On another flight, the co-pilot said that seconds after engaging the autopilot, the nose pitched downward and the plane began descending at 1,200 to 1,500 feet (365 to 460 meters) per minute. As in the other flight, the plane's low-altitude-warning system issued an audio warning. The captain disconnected autopilot, and the plane began to climb.

The pilots talked it over later, "but can't think of any reason the aircraft would pitch nose down so aggressively," the co-pilot recounted.

...

A third pilot complained that Boeing had not explained changes to the plane's automation to pilots.

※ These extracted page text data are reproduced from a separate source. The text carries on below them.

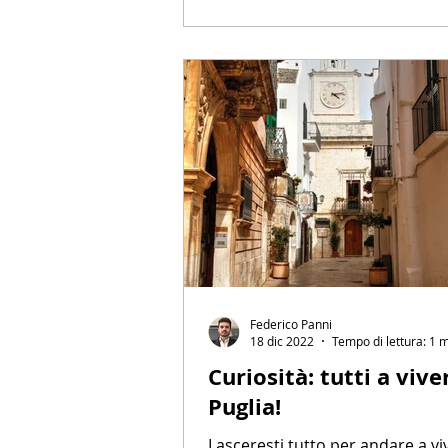
Federico Panni
18 dic 2022
Tempo di lettura: 1 
Curiosità: tutti a vive
Puglia!
Lasceresti tutto per andare a vi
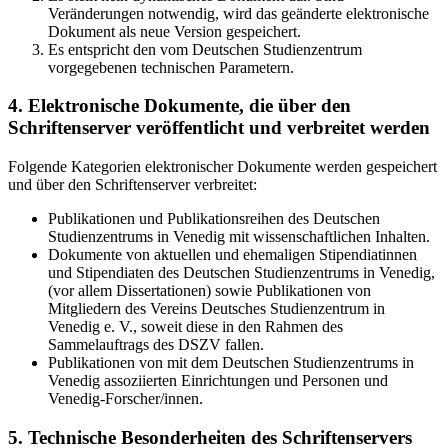
Veränderungen notwendig, wird das geänderte elektronische
Dokument als neue Version gespeichert.
Es entspricht den vom Deutschen Studienzentrum
vorgegebenen technischen Parametern.
4. Elektronische Dokumente, die über den
Schriftenserver veröffentlicht und verbreitet werden
Folgende Kategorien elektronischer Dokumente werden gespeichert
und über den Schriftenserver verbreitet:
Publikationen und Publikationsreihen des Deutschen
Studienzentrums in Venedig mit wissenschaftlichen Inhalten.
Dokumente von aktuellen und ehemaligen Stipendiatinnen
und Stipendiaten des Deutschen Studienzentrums in Venedig,
(vor allem Dissertationen) sowie Publikationen von
Mitgliedern des Vereins Deutsches Studienzentrum in
Venedig e. V., soweit diese in den Rahmen des
Sammelauftrags des DSZV fallen.
Publikationen von mit dem Deutschen Studienzentrums in
Venedig assoziierten Einrichtungen und Personen und
Venedig-Forscher/innen.
5. Technische Besonderheiten des Schriftenservers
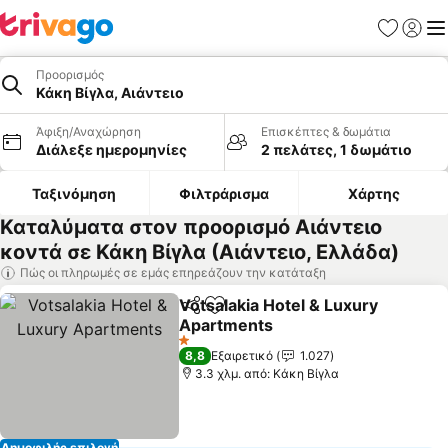
Αγαπημέν
Σύνδε
Με
Προορισμός
Κάκη Βίγλα, Αιάντειο
Άφιξη/Αναχώρηση
Επισκέπτες & δωμάτια
Διάλεξε ημερομηνίες
2 πελάτες, 1 δωμάτιο
Ταξινόμηση
Φιλτράρισμα
Χάρτης
Καταλύματα στον προορισμό Αιάντειο
κοντά σε Κάκη Βίγλα (Αιάντειο, Ελλάδα)
Πώς οι πληρωμές σε εμάς επηρεάζουν την κατάταξη
Votsalakia Hotel & Luxury
Κοινοποίηση
Προσθήκη στα αγαπημένα
Apartments
Εμφάνιση τιμών
1 Αστέρια
8,8
Εξαιρετικό
1.027
3.3 χλμ. από: Κάκη Βίγλα
Δημοφιλής επιλογή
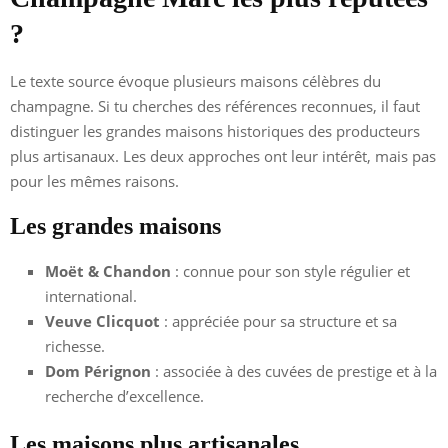
?
Le texte source évoque plusieurs maisons célèbres du
champagne. Si tu cherches des références reconnues, il faut
distinguer les grandes maisons historiques des producteurs
plus artisanaux. Les deux approches ont leur intérêt, mais pas
pour les mêmes raisons.
Les grandes maisons
Moët & Chandon
: connue pour son style régulier et
international.
Veuve Clicquot
: appréciée pour sa structure et sa
richesse.
Dom Pérignon
: associée à des cuvées de prestige et à la
recherche d’excellence.
Les maisons plus artisanales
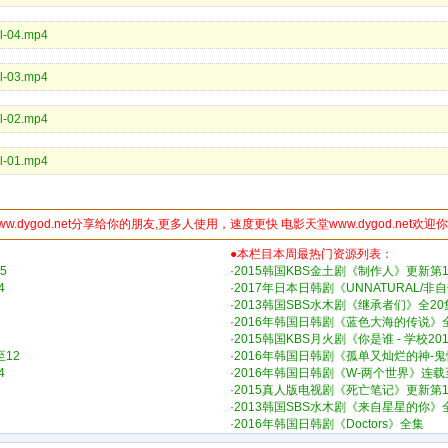
al-04.mp4
al-03.mp4
al-02.mp4
al-01.mp4
ww.dygod.net分享给你的朋友,更多人使用，速度更快 电影天堂www.dygod.net欢迎
●本栏目本周最热门资源列表：
5
·
2015韩国KBS金土剧《制作人》更新第1
4
·
2017年日本日韩剧《UNNATURAL/
·
2013韩国SBS水木剧《继承者们》全20
·
2016年韩国日韩剧《蓝色大海的传说》
·
2015韩国KBS月火剧《你是谁 - 学校20
12
·
2016年韩国日韩剧《孤单又灿烂的神-鬼怪
4
·
2016年韩国日韩剧《W-两个世界》连载
·
2015真人版电视剧《死亡笔记》更新第1
·
2013韩国SBS水木剧《来自星星的你》
·
2016年韩国日韩剧《Doctors》全集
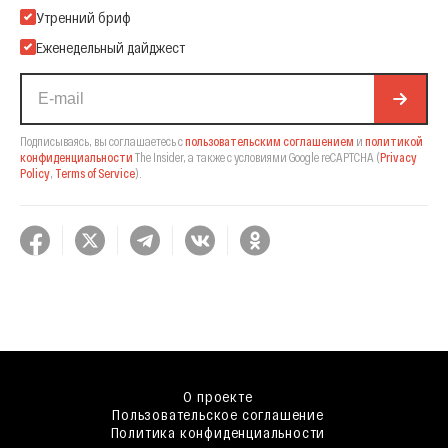
Подпишитесь на нашу Email-рассылку
Утренний бриф
Еженедельный дайджест
Подписываясь, вы соглашаетесь с
пользовательским соглашением
и
политикой
конфиденциальности
The Insider,
а также с условиями Google reCAPTCHA
(
Privacy
Policy
,
Terms of Service
).
О проекте
Пользовательское соглашение
Политика конфиденциальности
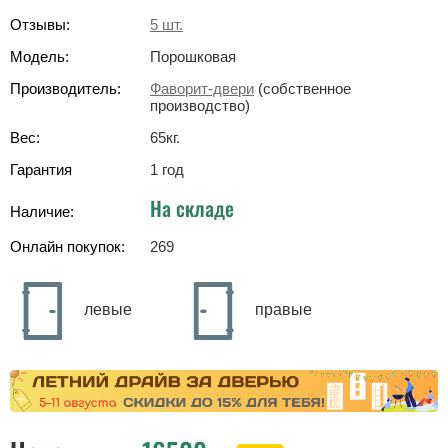
Отзывы:
5
шт.
Модель:
Порошковая
Производитель:
Фаворит-двери
(собственное
производство)
Вес:
65
кг
.
Гарантия
1 год
На складе
Наличие:
Онлайн покупок:
269
левые
правые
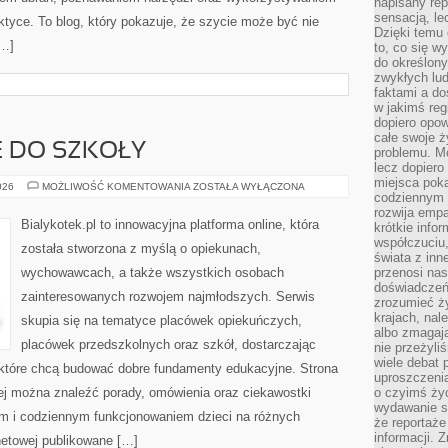
napisany rep
sensacją, l
ktyce. To blog, który pokazuje, że szycie może być nie
Dzięki temu 
[…]
to, co się w
do określony
zwykłych lu
faktami a d
w jakimś reg
dopiero opow
całe swoje 
 DO SZKOŁY
problemu. M
lecz dopiero
miejsca poka
PRZYGOTOWANIE
026
MOŻLIWOŚĆ KOMENTOWANIA
ZOSTAŁA WYŁĄCZONA
codziennym 
DO
SZKOŁY
rozwija empa
Bialykotek.pl to innowacyjna platforma online, która
krótkie info
współczuciu,
została stworzona z myślą o opiekunach,
świata z inn
wychowawcach, a także wszystkich osobach
przenosi nas
doświadczeń
zainteresowanych rozwojem najmłodszych. Serwis
zrozumieć ż
krajach, nal
skupia się na tematyce placówek opiekuńczych,
albo zmagaj
placówek przedszkolnych oraz szkół, dostarczając
nie przeżyli
wiele debat 
, które chcą budować dobre fundamenty edukacyjne. Strona
uproszczeni
rej można znaleźć porady, omówienia oraz ciekawostki
o czyimś życ
wydawanie s
m i codziennym funkcjonowaniem dzieci na różnych
że reportaże
informacji. 
rnetowej publikowane […]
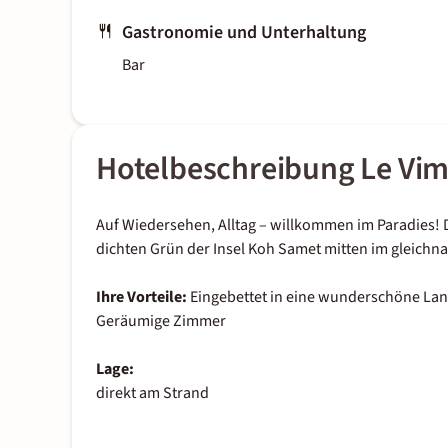
Gastronomie und Unterhaltung
Bar
Hotelbeschreibung Le Vim
Auf Wiedersehen, Alltag – willkommen im Paradies! D
dichten Grün der Insel Koh Samet mitten im gleichn
Ihre Vorteile:
Eingebettet in eine wunderschöne Lan
Geräumige Zimmer
Lage:
direkt am Strand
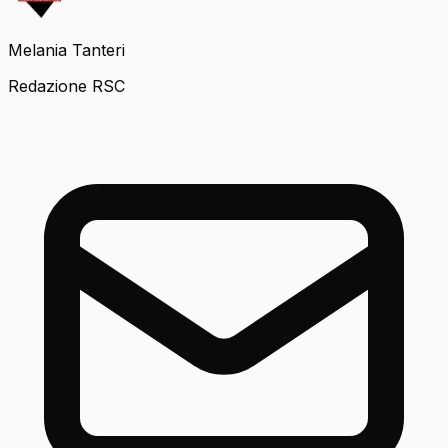
Melania Tanteri
Redazione RSC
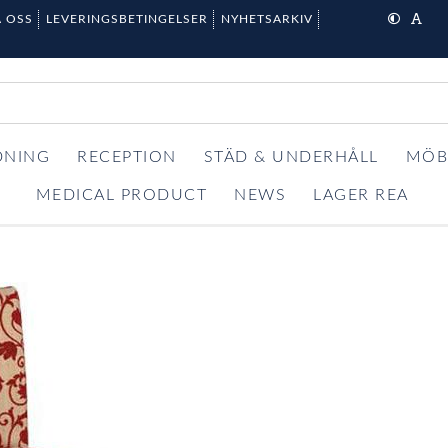
 OSS
LEVERINGSBETINGELSER
NYHETSARKIV
DNING
RECEPTION
STÄD & UNDERHÅLL
MÖB
MEDICAL PRODUCT
NEWS
LAGER REA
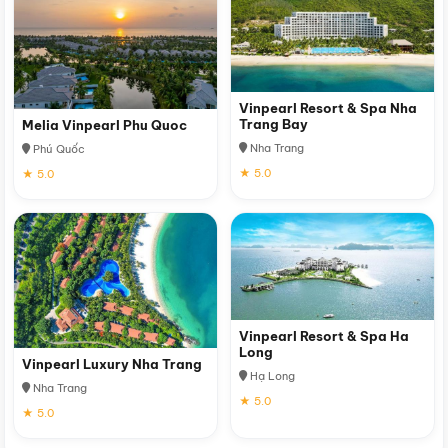
Vinpearl Resort & Spa Nha
Trang Bay
Melia Vinpearl Phu Quoc
Nha Trang
Phú Quốc
★ 5.0
★ 5.0
Vinpearl Resort & Spa Ha
Long
Vinpearl Luxury Nha Trang
Hạ Long
Nha Trang
★ 5.0
★ 5.0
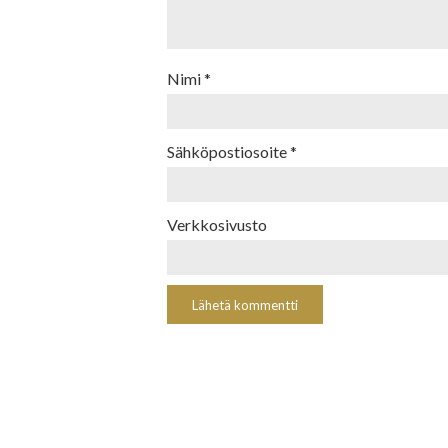
Nimi
*
Sähköpostiosoite
*
Verkkosivusto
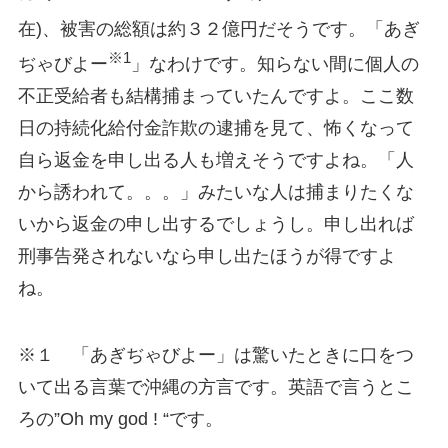
在)、被害の総額は約３２億円だそうです。「あぎ
※1
ぢゃびよー
」なわけです。知らない間に個人の
不正受給者も結構捕まっていたんですよ。ここ数
日の持続化給付金詐欺の逮捕を見て、怖くなって
自ら返金を申し出る人も増えそうですよね。「人
から誘われて。。。」みたいな人は捕まりたくな
いから返金の申し出するでしょうし。申し出れば
刑事告発されないなら申し出たほうが得ですよ
ね。
※１ 「あぎぢゃびよー」は驚いたときに口をつ
いて出る言葉で沖縄の方言です。英語で言うとこ
ろの”Oh my god ! “です。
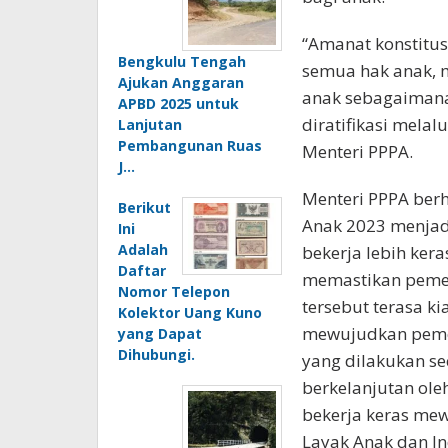
Indonesia Emas 2
Sejarah Terowongan
Batu Lubang Sibolga
Sementara itu Wa
Yang Dibangun Jaman
Kolonial Belanda
syukurnya atas c
Tahu…
itu. “Alhamdulilla
terutama Wali Kot
4
Syarat
kali berturut-turu
naik tingkat ke k
Pengajuan KUR BCA
“Atas nama Pemko
2024 Melalui E-form
KUR yang Bisa Cair
kasih kepada Din
Sampai Ratusan…
Anak, Pengendali
(DP3AP2KB) dan O
Juga dukungan da
masyarakat, LSM,
lainnya,” imbuh 
Manfaat Buah
Takokak Bisa
Sendjaya, serta A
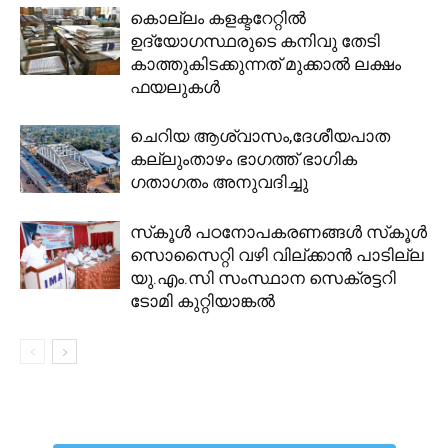
കൊല്ലം കളക്ടറേറ്റിൽ
ഉദ്യോഗസ്ഥരുടെ കനിവു തേടി
കാത്തുകിടക്കുന്നത് മുക്കാൽ ലക്ഷം
ഫയലുകൾ
ചെറിയ ആശ്വാസം,ദേശീയപാത
കല്ലുംതാഴം ഭാഗത്ത് ഭാഗിക
ഗതാഗതം അനുവദിച്ചു
സ്‌കൂള്‍ പഠനോപകരണങ്ങള്‍ സ്‌കൂള്‍
സൊസൈറ്റി വഴി വില്ക്കാന്‍ പാടില്ല
യു.എം.സി സംസ്ഥാന സെക്രട്ടറി
ടോമി കുറ്റിയാങ്കല്‍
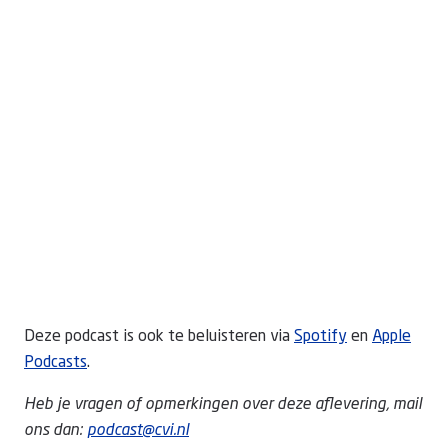
Deze podcast is ook te beluisteren via
Spotify
en
Apple
Podcasts
.
Heb je vragen of opmerkingen over deze aflevering, mail
ons dan:
podcast@cvi.nl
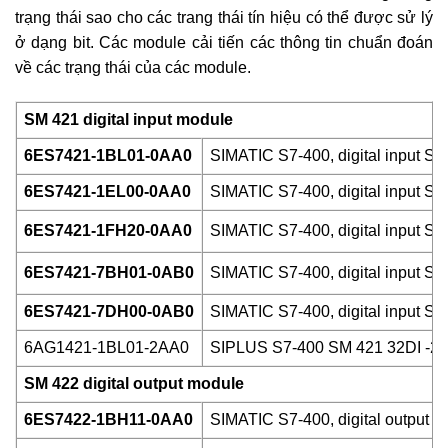
trạng thái sao cho các trang thái tín hiệu có thể được sử lý
ở dạng bit. Các module cải tiến các thông tin chuẩn đoán
về các trạng thái của các module.
SM 421 digital input module
6ES7421-1BL01-0AA0
SIMATIC S7-400, digital input SM
6ES7421-1EL00-0AA0
SIMATIC S7-400, digital input SM
6ES7421-1FH20-0AA0
SIMATIC S7-400, digital input SM
6ES7421-7BH01-0AB0
SIMATIC S7-400, digital input SM 
6ES7421-7DH00-0AB0
SIMATIC S7-400, digital input SM 
6AG1421-1BL01-2AA0
SIPLUS S7-400 SM 421 32DI -
SM 422 digital output module
6ES7422-1BH11-0AA0
SIMATIC S7-400, digital output S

"I am left to wonder: what else don't I know?" the pilot wrote. "The Flight Manual is inadequate and almost criminally insufficient."


These reports suggest a problem with the autopilot, much rather than with the MCAS, though, which isn't active when the autopilot is engaged.
None are more hopelessly enslaved than those who falsely believe they are free.
(Johann Wolfgang von Goethe)
ShanwickOceanic (netAirspace FAA) 13 Mar 19, 09:10Post
Looking at the departures board in HEL right now, Norwegian seem to be coping quite well. The Gran Canaria flight is delayed by 5 hours, but everything else is on time as far out out the board goes.
Let him that hath understanding count the number of the beast:
For it is the number of a man; and its number is One hundred threescore and twelve.
ShanwickOceanic (netAirspace FAA) 13 Mar 19, 12:02Post
JLAmber wrote:That's going to hurt them, I can see Boeing speaking to a lot of lawyers in the near future.

"But WE didn't ground them! Sue EASA!"
Let him that hath understanding count the number of the beast:
For it is the number of a man; and its number is One hundred threescore and twelve.